» EXERCISE OBJECTIVE
The entries should each be set down again precisely.

* * * * * * *

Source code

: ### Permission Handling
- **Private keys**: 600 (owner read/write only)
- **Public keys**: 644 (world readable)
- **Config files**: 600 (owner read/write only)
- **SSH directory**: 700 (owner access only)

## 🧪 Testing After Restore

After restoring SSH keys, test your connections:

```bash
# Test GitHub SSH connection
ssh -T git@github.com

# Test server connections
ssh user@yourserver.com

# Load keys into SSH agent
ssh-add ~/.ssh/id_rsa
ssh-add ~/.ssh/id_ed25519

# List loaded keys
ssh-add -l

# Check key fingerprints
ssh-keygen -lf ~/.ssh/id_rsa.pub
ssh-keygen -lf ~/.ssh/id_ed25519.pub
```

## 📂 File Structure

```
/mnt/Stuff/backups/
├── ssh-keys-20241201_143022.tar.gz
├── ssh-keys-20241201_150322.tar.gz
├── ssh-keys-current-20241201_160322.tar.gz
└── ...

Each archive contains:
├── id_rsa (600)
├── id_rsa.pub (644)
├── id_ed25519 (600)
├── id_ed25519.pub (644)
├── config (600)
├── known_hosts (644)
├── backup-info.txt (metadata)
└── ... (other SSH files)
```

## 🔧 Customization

* * * * * * *

» YOUR SOLUTION
Source code

: ### Permission Handling
- **Private keys**: 600 (owner read/write only)
- **Public keys**: 644 (world readable)
- **Config files**: 600 (owner read/write only)
- **SSH directory**: 700 (owner access only)

## 🧪 Testing After Restore

After restoring SSH keys, test your connections:

```bash
# Test GitHub SSH connection
ssh -T git@github.com

# Test server connections
ssh user@yourserver.com

# Load keys into SSH agent
ssh-add ~/.ssh/id_rsa
ssh-add ~/.ssh/id_ed25519

# List loaded keys
ssh-add -l

# Check key fingerprints
ssh-keygen -lf ~/.ssh/id_rsa.pub
ssh-keygen -lf ~/.ssh/id_ed25519.pub
```

## 📂 File Structure

```
/mnt/Stuff/backups/
├── ssh-keys-20241201_143022.tar.gz
├── ssh-keys-20241201_150322.tar.gz
├── ssh-keys-current-20241201_160322.tar.gz
└── ...

Each archive contains:
├── id_rsa (600)
├── id_rsa.pub (644)
├── id_ed25519 (600)
├── id_ed25519.pub (644)
├── config (600)
├── known_hosts (644)
├── backup-info.txt (metadata)
└── ... (other SSH files)
```

## 🔧 Customization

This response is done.